Your answer should be the exact lines of the data below from the one containing "9: (138, 284, 29.48)" through the one containing "48: (55, 653, 4.99)"; please include nothing else.

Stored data
########################################

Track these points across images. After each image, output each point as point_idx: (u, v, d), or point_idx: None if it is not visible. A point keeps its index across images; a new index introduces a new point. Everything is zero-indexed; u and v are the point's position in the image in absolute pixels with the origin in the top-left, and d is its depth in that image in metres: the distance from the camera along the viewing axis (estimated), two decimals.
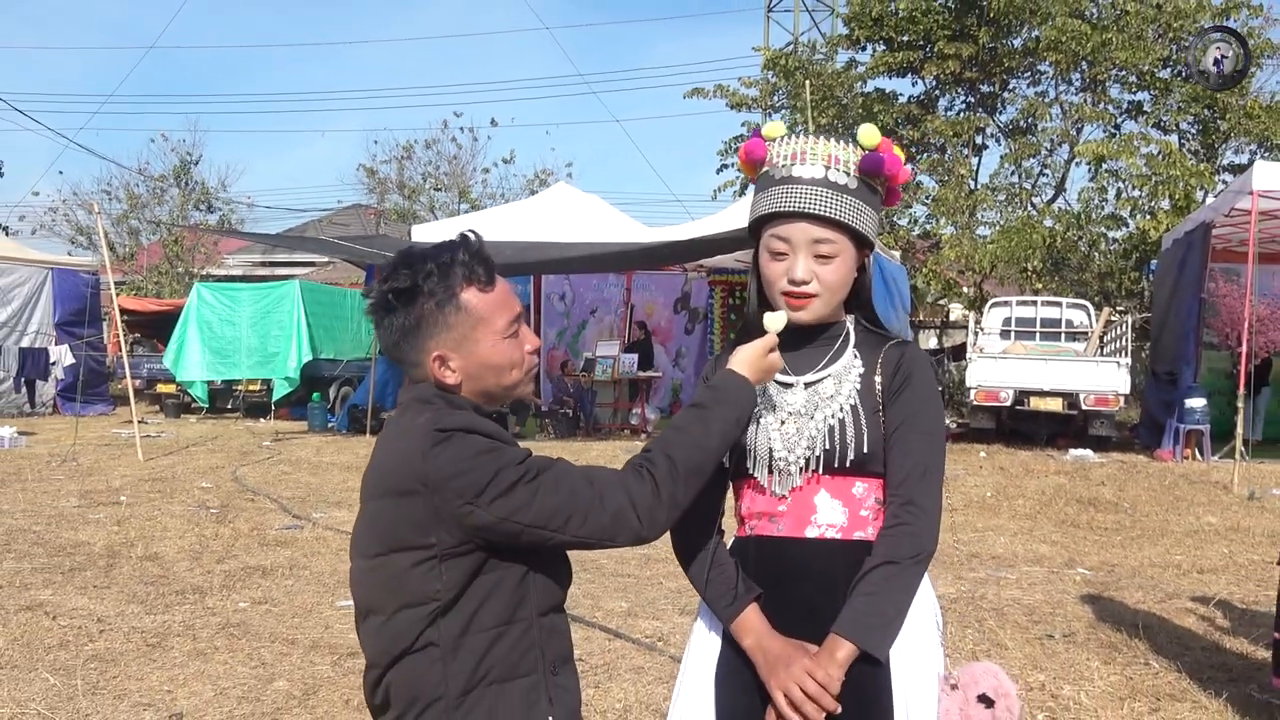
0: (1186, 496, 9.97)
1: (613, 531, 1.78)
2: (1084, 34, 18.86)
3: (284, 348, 18.36)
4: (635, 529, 1.78)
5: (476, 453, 1.76)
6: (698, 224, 15.67)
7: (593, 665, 4.77)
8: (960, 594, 6.18)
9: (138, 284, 29.48)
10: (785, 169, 2.01)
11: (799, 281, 1.98)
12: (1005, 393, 13.97)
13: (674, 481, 1.80)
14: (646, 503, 1.78)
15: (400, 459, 1.80)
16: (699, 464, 1.85)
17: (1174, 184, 17.98)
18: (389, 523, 1.81)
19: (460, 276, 1.84)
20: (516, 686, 1.81)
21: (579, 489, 1.77)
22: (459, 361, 1.86)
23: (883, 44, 21.16)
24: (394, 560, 1.80)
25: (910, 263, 20.00)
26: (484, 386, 1.90)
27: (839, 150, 2.01)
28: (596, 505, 1.76)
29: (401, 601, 1.80)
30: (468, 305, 1.84)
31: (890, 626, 1.90)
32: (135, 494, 9.61)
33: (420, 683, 1.79)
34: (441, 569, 1.77)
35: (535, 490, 1.75)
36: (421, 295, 1.82)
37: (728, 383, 1.93)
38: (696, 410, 1.91)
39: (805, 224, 1.97)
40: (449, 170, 33.60)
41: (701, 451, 1.85)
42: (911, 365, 2.01)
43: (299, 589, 6.25)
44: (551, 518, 1.76)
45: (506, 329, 1.88)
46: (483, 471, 1.75)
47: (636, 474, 1.81)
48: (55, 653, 4.99)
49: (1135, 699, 4.50)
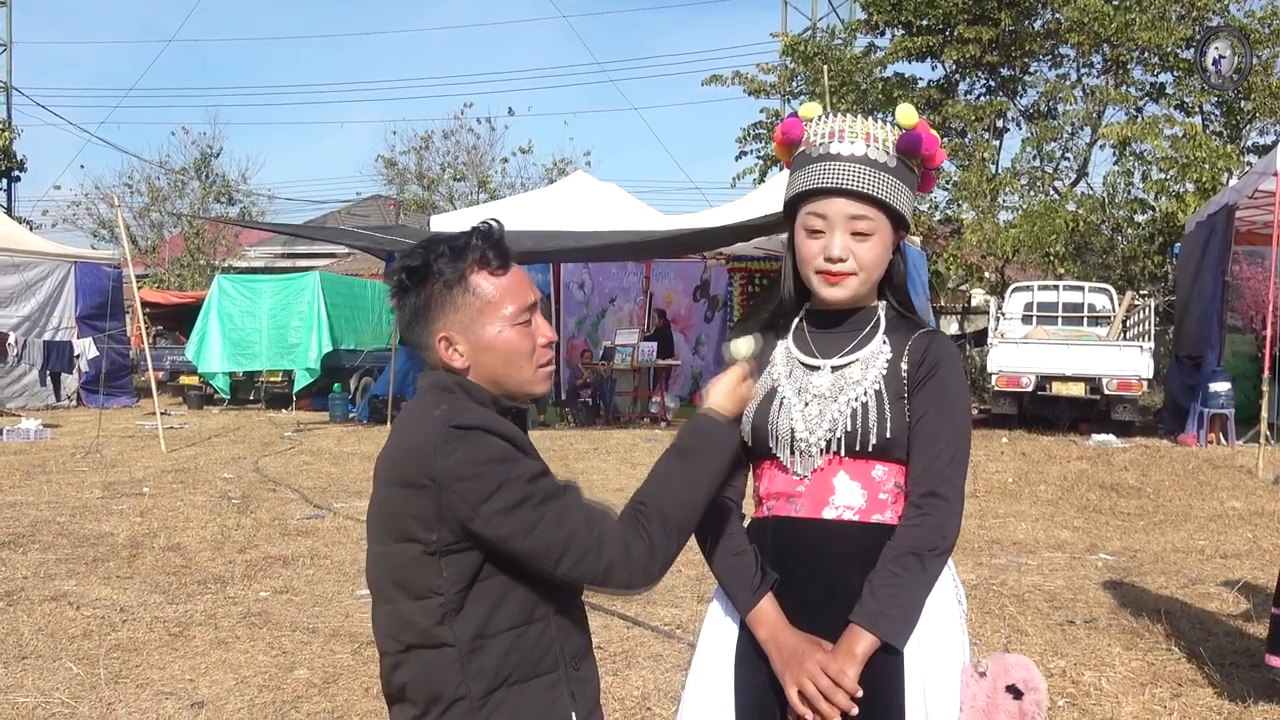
0: (1210, 481, 9.89)
1: (604, 579, 1.77)
2: (1106, 15, 18.67)
3: (305, 339, 18.44)
4: (626, 581, 1.77)
5: (489, 459, 1.75)
6: (716, 212, 15.62)
7: (611, 653, 4.78)
8: (981, 580, 6.15)
9: (159, 277, 29.65)
10: (823, 147, 2.00)
11: (835, 259, 1.96)
12: (1027, 378, 13.89)
13: (667, 538, 1.79)
14: (640, 560, 1.76)
15: (413, 450, 1.80)
16: (690, 519, 1.85)
17: (1199, 167, 17.79)
18: (395, 512, 1.81)
19: (471, 259, 1.85)
20: (538, 685, 1.81)
21: (579, 530, 1.75)
22: (465, 345, 1.86)
23: (902, 28, 21.00)
24: (399, 550, 1.80)
25: (931, 248, 19.88)
26: (493, 375, 1.88)
27: (877, 129, 2.00)
28: (593, 551, 1.75)
29: (406, 592, 1.80)
30: (476, 287, 1.85)
31: (910, 618, 1.89)
32: (158, 485, 9.69)
33: (440, 683, 1.79)
34: (442, 564, 1.77)
35: (538, 519, 1.74)
36: (432, 275, 1.85)
37: (708, 427, 1.92)
38: (681, 459, 1.88)
39: (843, 200, 1.96)
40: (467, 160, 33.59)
41: (691, 507, 1.85)
42: (939, 354, 1.99)
43: (320, 578, 6.28)
44: (547, 551, 1.75)
45: (516, 316, 1.87)
46: (489, 480, 1.74)
47: (634, 528, 1.78)
48: (79, 642, 5.04)
49: (1157, 684, 4.47)
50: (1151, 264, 19.94)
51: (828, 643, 1.91)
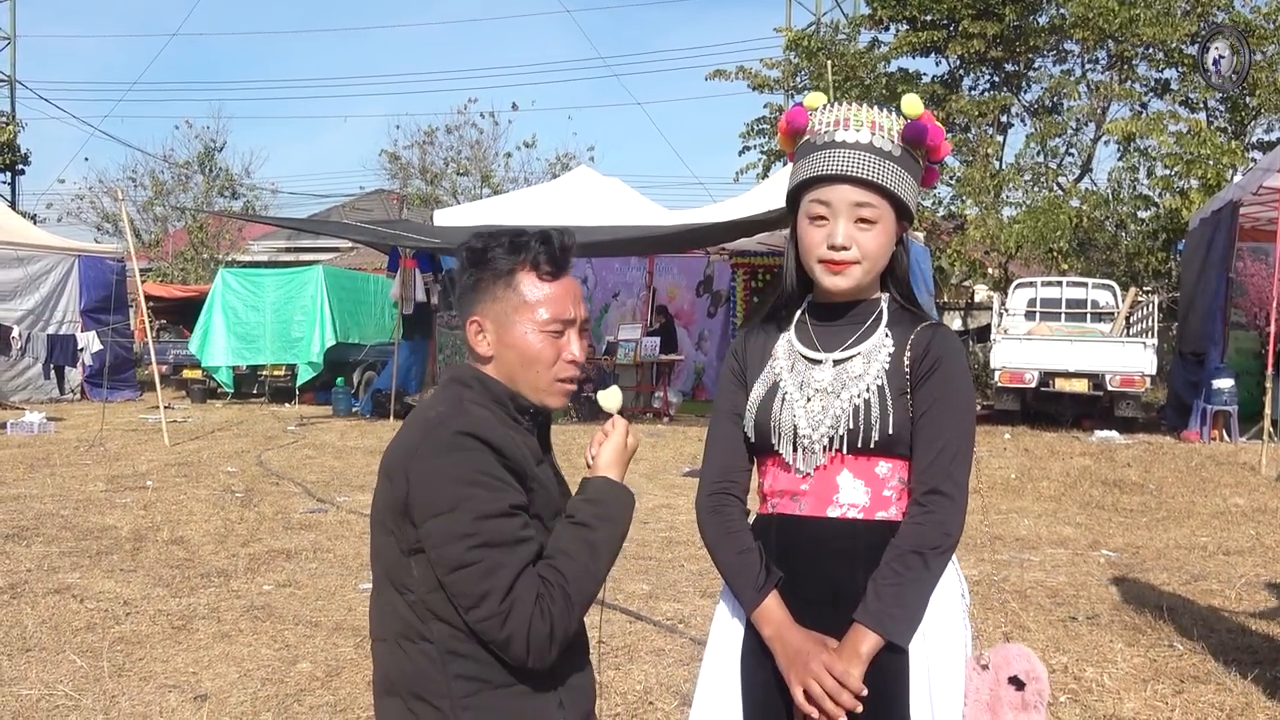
0: (1213, 478, 9.88)
1: (501, 648, 1.76)
2: (1111, 10, 18.63)
3: (308, 333, 18.44)
4: (520, 658, 1.76)
5: (459, 476, 1.76)
6: (720, 207, 15.61)
7: (613, 647, 4.78)
8: (983, 576, 6.15)
9: (163, 270, 29.65)
10: (828, 135, 1.99)
11: (839, 247, 1.95)
12: (1030, 374, 13.89)
13: (568, 617, 1.79)
14: (539, 645, 1.75)
15: (402, 445, 1.84)
16: (591, 593, 1.85)
17: (1203, 163, 17.76)
18: (380, 504, 1.86)
19: (524, 258, 1.89)
20: (525, 691, 1.81)
21: (496, 591, 1.73)
22: (493, 336, 1.90)
23: (906, 23, 20.98)
24: (384, 542, 1.84)
25: (935, 244, 19.86)
26: (511, 373, 1.90)
27: (883, 118, 1.99)
28: (498, 620, 1.73)
29: (392, 584, 1.84)
30: (519, 285, 1.89)
31: (914, 617, 1.89)
32: (161, 478, 9.70)
33: (422, 678, 1.81)
34: (411, 563, 1.80)
35: (466, 560, 1.73)
36: (485, 262, 1.89)
37: (606, 496, 1.92)
38: (582, 533, 1.86)
39: (847, 188, 1.95)
40: (471, 155, 33.59)
41: (594, 581, 1.84)
42: (943, 349, 1.97)
43: (322, 572, 6.29)
44: (460, 596, 1.76)
45: (549, 324, 1.89)
46: (447, 498, 1.75)
47: (539, 609, 1.75)
48: (82, 635, 5.05)
49: (1159, 681, 4.47)
50: (1155, 260, 19.92)
51: (833, 641, 1.90)
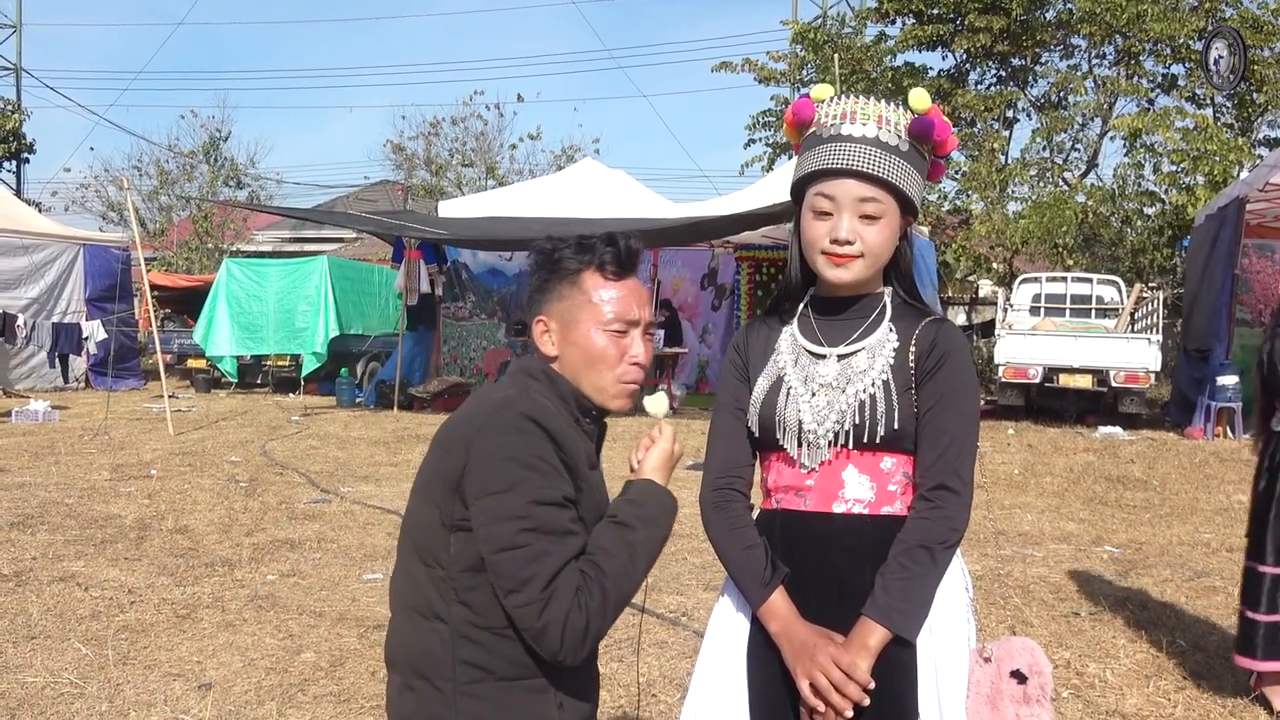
0: (1217, 475, 9.88)
1: (535, 638, 1.75)
2: (1118, 6, 18.57)
3: (312, 323, 18.45)
4: (553, 650, 1.75)
5: (518, 458, 1.76)
6: (724, 200, 15.58)
7: (616, 640, 4.78)
8: (987, 571, 6.16)
9: (168, 260, 29.67)
10: (834, 128, 1.98)
11: (842, 241, 1.94)
12: (1034, 369, 13.88)
13: (603, 616, 1.79)
14: (573, 639, 1.75)
15: (465, 418, 1.86)
16: (628, 595, 1.85)
17: (1210, 159, 17.72)
18: (432, 472, 1.86)
19: (590, 259, 1.92)
20: (526, 687, 1.82)
21: (539, 579, 1.73)
22: (558, 335, 1.92)
23: (912, 17, 20.93)
24: (425, 511, 1.85)
25: (940, 238, 19.83)
26: (575, 372, 1.92)
27: (889, 112, 1.99)
28: (536, 606, 1.73)
29: (420, 557, 1.85)
30: (584, 284, 1.92)
31: (921, 611, 1.89)
32: (166, 468, 9.72)
33: (430, 658, 1.82)
34: (450, 539, 1.80)
35: (515, 543, 1.74)
36: (553, 263, 1.94)
37: (649, 499, 1.91)
38: (624, 534, 1.85)
39: (852, 182, 1.94)
40: (476, 146, 33.57)
41: (631, 582, 1.84)
42: (948, 344, 1.97)
43: (326, 562, 6.31)
44: (502, 578, 1.75)
45: (612, 324, 1.91)
46: (504, 477, 1.76)
47: (578, 603, 1.75)
48: (87, 623, 5.06)
49: (1161, 677, 4.47)
50: (1160, 256, 19.88)
51: (839, 635, 1.91)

########################################

Answer space
9: (138, 284, 29.48)
10: (785, 169, 2.01)
11: (799, 281, 1.98)
12: (1005, 393, 13.97)
13: (674, 481, 1.80)
14: (646, 503, 1.78)
15: (400, 459, 1.80)
16: (699, 464, 1.85)
17: (1174, 184, 17.98)
18: (389, 523, 1.81)
19: (460, 276, 1.84)
20: (516, 686, 1.81)
21: (579, 489, 1.77)
22: (459, 361, 1.86)
23: (883, 44, 21.16)
24: (394, 560, 1.80)
25: (910, 263, 20.00)
26: (484, 386, 1.90)
27: (839, 150, 2.01)
28: (596, 505, 1.76)
29: (401, 601, 1.80)
30: (468, 305, 1.84)
31: (890, 626, 1.90)
32: (135, 494, 9.61)
33: (420, 683, 1.79)
34: (441, 569, 1.77)
35: (535, 490, 1.75)
36: (421, 295, 1.82)
37: (728, 383, 1.93)
38: (696, 410, 1.91)
39: (805, 224, 1.97)
40: (449, 170, 33.60)
41: (701, 451, 1.85)
42: (911, 365, 2.01)
43: (299, 589, 6.25)
44: (551, 518, 1.76)
45: (506, 329, 1.88)
46: (483, 471, 1.75)
47: (636, 474, 1.81)
48: (55, 653, 4.99)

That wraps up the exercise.